**THE PROBLEM:** Everything from the line containing "M8,894l62,30 -18,35 7,3" through the last line of the data below should be given again exactly, both end lines included and nothing more.

-- SUPPLIED DATA follows --

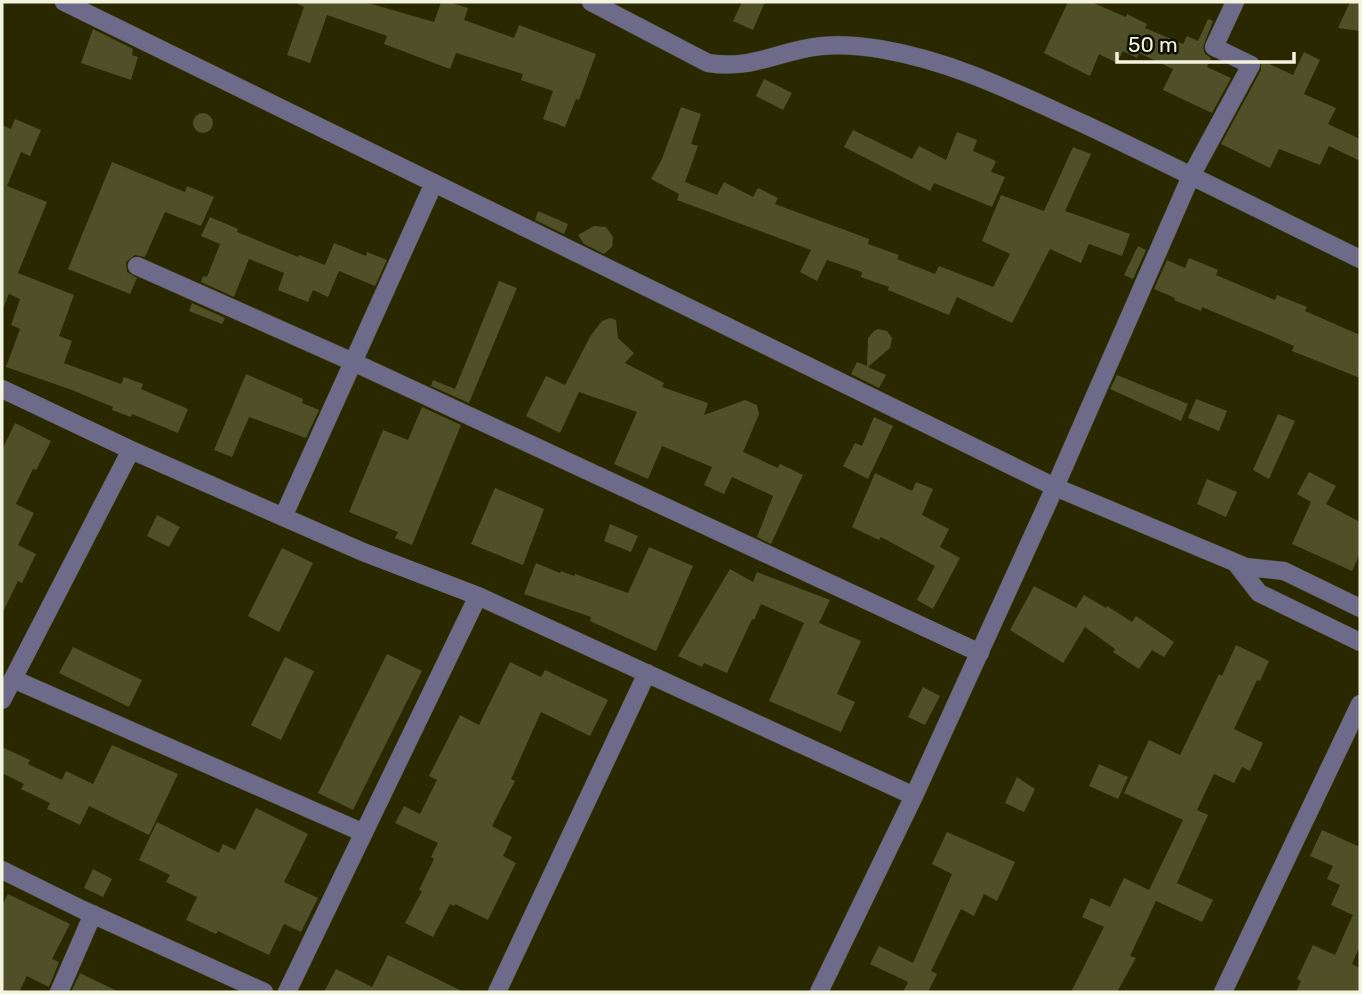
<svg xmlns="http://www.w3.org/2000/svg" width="1362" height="994" font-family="Rubik,sans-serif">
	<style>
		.building { fill: #505028 }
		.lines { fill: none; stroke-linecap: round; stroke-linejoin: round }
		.minor-casing { stroke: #45451f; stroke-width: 19 }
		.tertiary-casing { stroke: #45451f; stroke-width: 19 }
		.minor { stroke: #6e6b8a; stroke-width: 18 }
		.tertiary { stroke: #6e6b8a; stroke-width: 18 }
	</style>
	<rect width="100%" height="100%" fill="#292800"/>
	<path class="building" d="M298,2h67l69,20 7,-20h8l19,6 -4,12 50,18 5,-13 77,29 -17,46 -3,-1 -11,28 -22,-8 10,-28 -32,-11 2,-6 -67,-21 -6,16 -66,-25 3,-8 -60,-21 -17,48 -23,-8 17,-48 -6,-3z
		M742,2h23l-12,28 -20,-9z
		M1068,2h23l35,15 1,-3 20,10 -2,4 38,16 4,-8 11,5 10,-22 5,2 -10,26 2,7 6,4 -4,9 24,11 -19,35 -49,-23 10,-21 -34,-16 -2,5 -14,-7 -6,12 -18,-9 -9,22 -46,-23z
		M1350,2h10v29l-22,-3z
		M93,29l40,20 -1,6 6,2 -7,23 -50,-17z
		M1304,52l16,8 -16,34 32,14 -8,16 32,15v22l-31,-15 -9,19 -41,-16 -9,19 -49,-24 40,-74v-10l32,15z
		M764,79l28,14 -9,17 -27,-14z
		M681,107l20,7 -10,30 7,2 -13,36 32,13 7,-13 29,15 5,-9 20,10 -3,6 94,35 -1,5 31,11 -2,4 38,15 4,-8 54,21 17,-33 -28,-13 19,-46 43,16 29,-64 18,7 -26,57 65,23 -8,22 -33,-12 -8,19 -31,-14 -38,74 -55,-26 -8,18 -61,-25 1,-3 -28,-10 1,-5 -35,-12 -10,21 -17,-9 11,-22 -134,-50 2,-6 -28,-15 11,-20z
		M193 123a10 10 0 1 1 20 0a10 10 0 1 1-20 0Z
		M15,119l26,11 -11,26 -9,-4 -14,34 40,16 -29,71 56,22 -15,41 13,5 -8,22 57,21 3,-7 19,7 -2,5 47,20 -10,24 -46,-19 -1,3 -19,-7 1,-3 -41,-17 -66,-23 14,-38 -9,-4 9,-26 -11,-5 1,-3 -8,20v-186l9,4z
		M853,130l59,29 7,-13 27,14 11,-28 20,8 -4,11 23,10 -5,11 14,5 -13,30 -58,-24 -4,8 -86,-44z
		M112,162l73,30 2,-6 27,11 -13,29 -36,-14 -20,45 -10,-2 -9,7 1,10 10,6 -7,16 -62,-25z
		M538,211l30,13 -4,10 -29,-14z
		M210,217l28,12 -1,3 61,25 1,-2 26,10 9,-22 32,13 1,-4 20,8 -12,26 -36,-15 -11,26 -15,-7 -5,12 -30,-12 6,-17 -35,-14 -15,38 -33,-15 2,-6 4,1 13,-33 -19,-8z
		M594,226l12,1 7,10 -1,10 -8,7 -20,-10 -6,-9z
		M1138,246l8,4 -13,29 -9,-4z
		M1189,258l29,12 -2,5 59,25 2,-5 30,12 -2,4 55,24v43l-68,-27 2,-5 -18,-8 -74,-31 -1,4 -27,-11 1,-2 -21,-9 13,-29 18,8z
		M499,281l18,7 -48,115 -38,-17 2,-6 22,9z
		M192,303l33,15 -3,6 -33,-13z
		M610,318l6,2 2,18 16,15 -9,10 39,20 -2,4 46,16 -4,12 41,-15 12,5 2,9 -16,38 35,16 2,-4 23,11 -32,69 -14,-7 16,-41 -6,-3 -35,-16 -8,17 -20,-9 8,-18 -50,-21 -14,33 -34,-15 23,-52 -58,-20 -19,41 -34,-17 20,-40 19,9 26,-50 11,-14z
		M878,329l9,2 5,7 -2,10 -22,19 18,8 -7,13 -28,-14 6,-12 10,4 1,-28 6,-7z
		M246,374l57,25 -1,4 17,7 -13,28 -57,-21 -17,40 -18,-7z
		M1117,375l71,29 -7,17 -71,-32z
		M1196,399l31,12 -8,20 -31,-13z
		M422,407l39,18 -49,120 -17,-7 3,-6 -49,-20 34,-82 25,10z
		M1278,414l17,7 -26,58 -16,-9z
		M874,417l19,9 -25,53 -25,-13 12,-23 7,3z
		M15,423l36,18 -15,29 -3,-1 -17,35 18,9 -16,32 18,9 -14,29 -4,-2 -16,33v-164z
		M1309,472l27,14 -10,18 34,18v32l-8,17 -60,-27 19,-42 -14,-8z
		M875,473l37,18 4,-9 17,7 -11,26 27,14 -9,18 20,11 -27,51 -16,-9 18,-34 -54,-29 -2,3 -27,-13z
		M1207,479l30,13 -11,25 -29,-13z
		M495,488l49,21 -21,56 -52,-21z
		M157,515l23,12 -11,20 -22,-11z
		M610,524l28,12 -7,16 -27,-11z
		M649,547l44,19 -37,85 -66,-30 1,-4 -67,-23 12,-31 24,10 1,-2 13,5 1,-2 53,19z
		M282,548l31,15 -34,69 -31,-16z
		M730,569l23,13 4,-10 73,28 -11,23 42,18 -24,53 18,8 -14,30 -72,-31 35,-78 -43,-19 -7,16 -2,-1 -25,54 -23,-10 -2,4 -24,-11z
		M1034,586l42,22 8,-13 22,13 1,-2 25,16 4,-6 38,26 -10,15 -12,-7 -13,19 -26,-17 2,-3 -30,-22 -22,36 -53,-33z
		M1236,645l33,16 -9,20 -3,-1 -23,49 29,14 -13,28 -8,-4 -8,16 -20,-9 -17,36 11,5 -31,68 36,17 -11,22 -46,-21 -26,55 6,2 -19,34h-46l33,-65 -22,-10 9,-19 19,9 14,-29 25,12 34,-70 -59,-27 25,-53 31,15 39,-81 3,2z
		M73,647l69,33 -13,27 -70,-34z
		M387,654l35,17 -69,139 -35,-17z
		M285,657l29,14 -33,69 -30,-15z
		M510,662l31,15 4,-7 63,30 -18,36 -49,-24 -30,67 4,2 -23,45 20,11 -9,19 13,7 -28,57 -33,-16 -1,2 -4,-2 -17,33 -28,-14 17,-32 -3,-1 15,-31 -3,-2 7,-14 -43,-20 9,-17 16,8 17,-34 -8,-4 31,-61 19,10z
		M923,687l17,9 -15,29 -17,-8z
		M112,745l66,29 -29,61 -60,-29 -9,19 -33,-16 3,-6 -29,-14 3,-5 -22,-11v-26l28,13 -2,4 34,16 4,-9 27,13z
		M1099,764l29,13 -10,22 -29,-13z
		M1017,777l18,12 -11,23 -19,-9z
		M256,808l52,26 -24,48 34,16 -17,34 -17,-8 -15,31 -51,-24 -2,3 -30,-14 11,-23 -31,-15 4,-7 -31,-15 18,-38 62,31 4,-9 12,6z
		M1322,830l38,17v99l-8,18 8,4v24h-64l5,-11 -4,-2 16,-34 22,10 18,-40 -22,-10 9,-20 -13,-6 6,-13 -23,-10z
		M947,832l68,30 -18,39 -13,-7 -10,22 -13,-7 -30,62 6,3 -9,18h-25l5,-10 -38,-18 9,-18 34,17 39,-89 -20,-10z
		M93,869l19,10 -9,18 -19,-9z
		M8,894l62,30 -18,35 7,3 -10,25 -22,-11 -8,16h-17v-86z
		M388,955l76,37h-140l12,-23 36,18z
		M80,973l39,19h-48z"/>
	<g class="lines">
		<defs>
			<path id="minor" d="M591,2l117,61c48,7 71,-13 114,-17 19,-2 40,0 58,3 73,12 138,45 204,75 93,44 184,90 276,135
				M137,266l216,96 627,291
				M2,389l129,61 232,102 115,44 436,200
				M283,517l151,-334
				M13,679l351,154
				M2,700l129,-250
				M2,870l81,40 181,82
				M59,992l34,-78
				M287,992l191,-396
				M497,992l150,-319
				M819,992l95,-196 141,-309 136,-311 60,-111 -37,-18 21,-45
				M1223,992l137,-288"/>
			<path id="tertiary" d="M64,2l991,485 191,80
				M1238,566l21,27 101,49
				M1238,566l46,5 76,37"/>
		</defs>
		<use href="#minor" class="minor-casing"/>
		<use href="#tertiary" class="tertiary-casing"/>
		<use href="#minor" class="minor"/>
		<use href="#tertiary" class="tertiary"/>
	</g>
	<rect width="1362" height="994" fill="none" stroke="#f3f4de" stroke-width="7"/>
	<path d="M1117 52v10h177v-10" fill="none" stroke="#f3f4de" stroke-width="3.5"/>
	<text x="1128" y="52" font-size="21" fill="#f3f4de" stroke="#101002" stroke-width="5" paint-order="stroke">50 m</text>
</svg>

-- SUPPLIED DATA concluded --

**THE ANSWER:**
		M8,894l62,30 -18,35 7,3 -10,25 -22,-11 -8,16h-17v-86z
		M388,955l76,37h-140l12,-23 36,18z
		M80,973l39,19h-48z"/>
	<g class="lines">
		<defs>
			<path id="minor" d="M591,2l117,61c48,7 71,-13 114,-17 19,-2 40,0 58,3 73,12 138,45 204,75 93,44 184,90 276,135
				M137,266l216,96 627,291
				M2,389l129,61 232,102 115,44 436,200
				M283,517l151,-334
				M13,679l351,154
				M2,700l129,-250
				M2,870l81,40 181,82
				M59,992l34,-78
				M287,992l191,-396
				M497,992l150,-319
				M819,992l95,-196 141,-309 136,-311 60,-111 -37,-18 21,-45
				M1223,992l137,-288"/>
			<path id="tertiary" d="M64,2l991,485 191,80
				M1238,566l21,27 101,49
				M1238,566l46,5 76,37"/>
		</defs>
		<use href="#minor" class="minor-casing"/>
		<use href="#tertiary" class="tertiary-casing"/>
		<use href="#minor" class="minor"/>
		<use href="#tertiary" class="tertiary"/>
	</g>
	<rect width="1362" height="994" fill="none" stroke="#f3f4de" stroke-width="7"/>
	<path d="M1117 52v10h177v-10" fill="none" stroke="#f3f4de" stroke-width="3.5"/>
	<text x="1128" y="52" font-size="21" fill="#f3f4de" stroke="#101002" stroke-width="5" paint-order="stroke">50 m</text>
</svg>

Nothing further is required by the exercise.